Mon Jul 31 17:15:47 UTC 2006

Sorry, just caught this.

On 26 Jul 2006, at 13:36, Prateek Mathur wrote:

> Folks
>  Some questions on performance and scalability:
>  1) How do you compare the Java version of Memcached with the C  
> versions in handling load and performance?

I don't.  There's almost no way I'd ever be willing to wrap the C- 
based library in a java API and do that much JNI boundary crossing  
across hundreds of threads in our applications.  You can do so;  
forgive me if I think you're completely insane for it.  :)

It's fast enough that I don't have to worry about how fast it is.   
The cost is miniscule to nonexistent, compared to the serialization  
overhead we pay for serializing our object hierarchies into the server.

> Are there any figures from real production environment?

If I was worried about comparing it to something else, I'd bother.   
There's nothing worth comparing it to, so I don't.  Object load times  
from our database are orders of magnitude more expensive than loading  
objects from the memcached cache backend, on our system.

>  2) How do you compare the Java version of Memcached with other  
> Java caches like EhCache,JBossCache etc.Any figures?

They don't compare, IMO.  I wouldn't ever use the long-term caching  
on most of those, personally - I don't like the implementation, and  
most importantly, the whole point of having a cache like this is  
making sure that nothing can go wrong within the Java VM that damages  
the availability and uptime of the caches themselves.

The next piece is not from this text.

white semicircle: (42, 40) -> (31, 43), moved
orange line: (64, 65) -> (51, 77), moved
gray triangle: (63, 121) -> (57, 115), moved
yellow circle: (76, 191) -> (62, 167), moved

What we do here is a two-level readthrough/writethrough cache, with  
an EhCache providing "short term memory" caching, and a Memcached  
providing "long term" caching.  Cache updates and reads check the  
short term cache, which is limited by numbers and/or by TTL, and fall  
through to the TTL'd memcached backend.  Updates clear keys in both  
sets; the next access will fall through both caches and result in a  
fresh read from the database.

Simple layering of a 'recently used' cache on top of the memcached  
access API can get you a predictably-performing short term  
implementation with long-term fallthrough to the memcached backends  
for longer TTL data persistence with very little overhead.

All of this is personal preference - feel free to use the disk caches  
and server-to-server replication if you prefer.  It all depends on  
what you're trying to accomplish.